Having a service "choice" is actually the key so students can potentially choose where they can provide service or help. I know of many students who brought to their schools new places where they actually went out and investigated like library help for seniors etc. Bryan touches upon many excellent community places still in great need of assistance. Our digitally "born" children and "all" who are not might need experiences beyond the computer & social networking world which is fine but has a place in life as do living in real communities that need real assistance or real helping hands.
Community Service Experiences should be a requirement and not a choice.
If the program is sponsored and set up by professionals then in theory it should work.
Many Jesuit schools have exemplary service models and I am sure others do too.
Therefore models of service are already exist. Why not modify or investigate the service models that do WORK well.
It is an administrative, faculty, staff and parental committment to make sure their childrens, students are placed in appropriate service projects that facilitate the needs of the sponoring agency as well as the goals of the service project itself.

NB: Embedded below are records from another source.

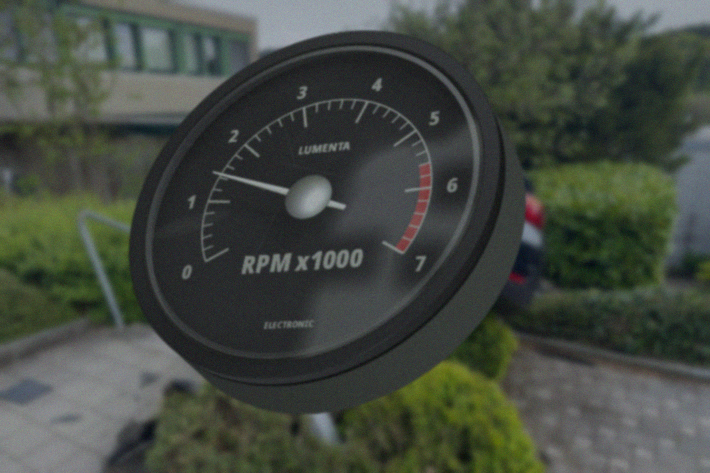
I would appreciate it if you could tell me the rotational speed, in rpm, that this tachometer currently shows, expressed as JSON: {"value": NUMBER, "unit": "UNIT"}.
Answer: {"value": 1400, "unit": "rpm"}
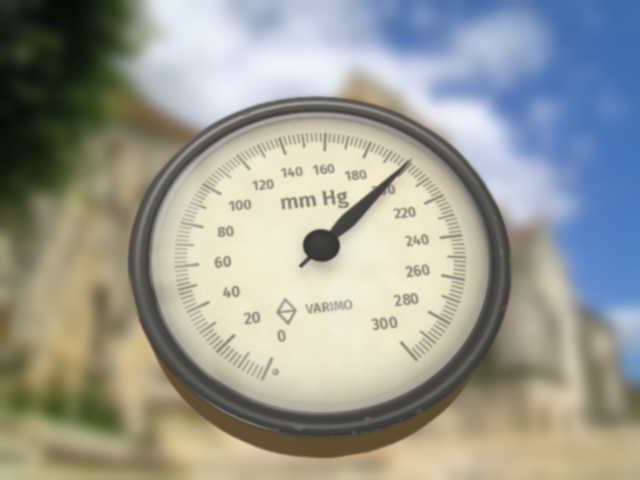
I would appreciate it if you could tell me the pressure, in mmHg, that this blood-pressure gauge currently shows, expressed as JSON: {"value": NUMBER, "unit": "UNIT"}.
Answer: {"value": 200, "unit": "mmHg"}
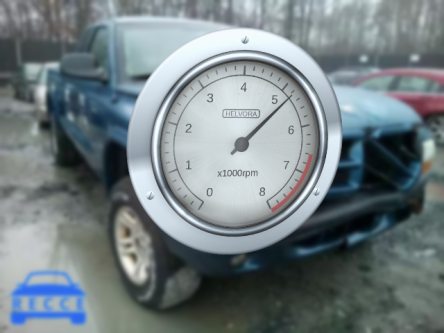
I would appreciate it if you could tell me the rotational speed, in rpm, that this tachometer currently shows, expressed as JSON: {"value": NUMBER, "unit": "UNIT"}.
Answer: {"value": 5200, "unit": "rpm"}
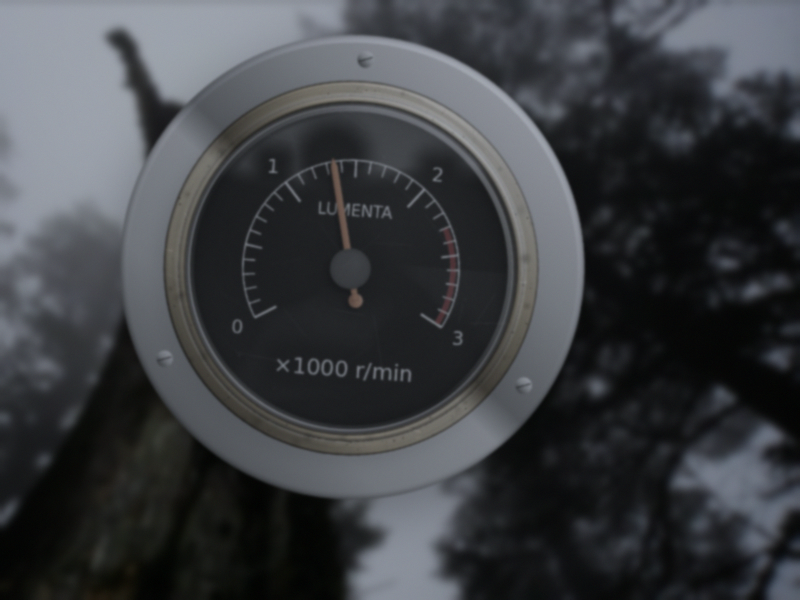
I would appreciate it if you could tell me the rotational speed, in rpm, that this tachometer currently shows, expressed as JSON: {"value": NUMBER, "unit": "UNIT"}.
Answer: {"value": 1350, "unit": "rpm"}
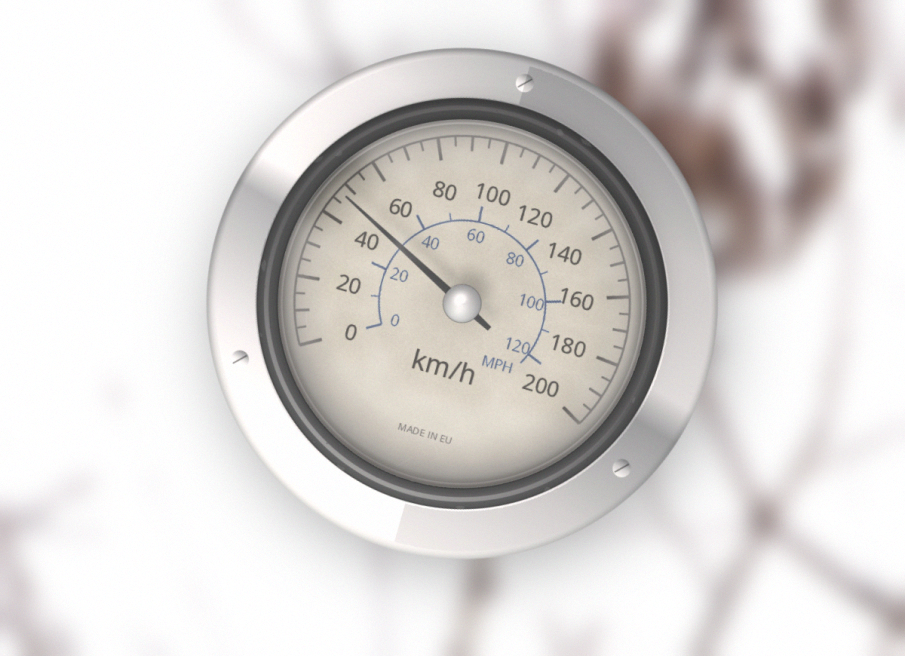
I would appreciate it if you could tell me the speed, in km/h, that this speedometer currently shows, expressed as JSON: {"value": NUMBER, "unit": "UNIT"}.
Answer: {"value": 47.5, "unit": "km/h"}
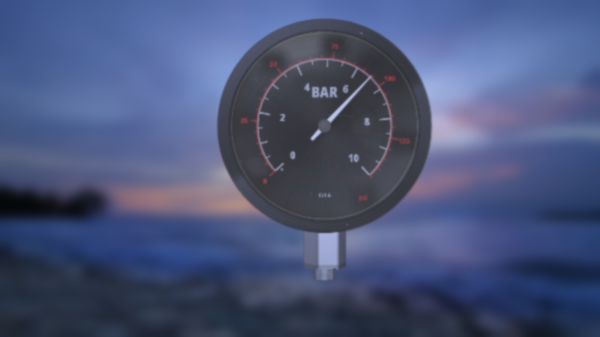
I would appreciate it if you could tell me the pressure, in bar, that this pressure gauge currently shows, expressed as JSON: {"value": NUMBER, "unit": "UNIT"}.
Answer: {"value": 6.5, "unit": "bar"}
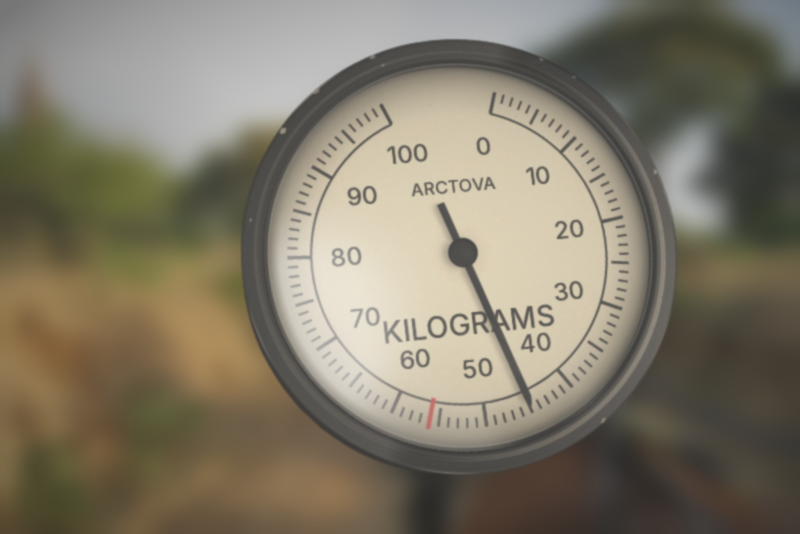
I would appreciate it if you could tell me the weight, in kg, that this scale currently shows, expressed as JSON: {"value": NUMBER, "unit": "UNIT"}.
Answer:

The models above are supervised and accountability for each individual involved for bettering the community at large is an overarching goal of community service.
I am a teacher in small school that requires 40hrs of community service every school year. Much of this time is spent participating in local events, adopt-a-highway, Animal Shelter cleanups, Habitat for Humanity, and various others. By organizing group participation, students are given the opportunity of participating without the burden of finding interest on their own. They are also able to build connections in the community and add much needed resume experience. In addition to students required hours, faculty members are asked to also log 20+hrs each year.
This is a false choice: require service v. 'hit the books'. Every clever teacher-educator wannabe needs to ask themselves: should YOU be required to do community service? Project learning? How about some social and emotional learning? What should you be REQUIRED to do? Folks love to dream away on engineering kids lives and learning. There is no end to this pleasure for folks. Educators relish in coveting other people's lives. George needs to focus his wonderful imagination on movies and their delightfully detailed fantasy worlds. Education has become institutionalized codependency. Education's current totalitarian bent has opened the floodgates to tinkerers joyously disrupting, invading, and commandeering the sacred lives of human individuals.
It is all about building good habits.
My experiences in gym class helped get me fit enough to know how good it feels to be fit.
Being pushed to volunteer ensures that all students get a chance to know how gratifying that experience is. I am sure many students will blow it off, but I am also sure that some students who would not have taken time to volunteer will be more likely to in the future.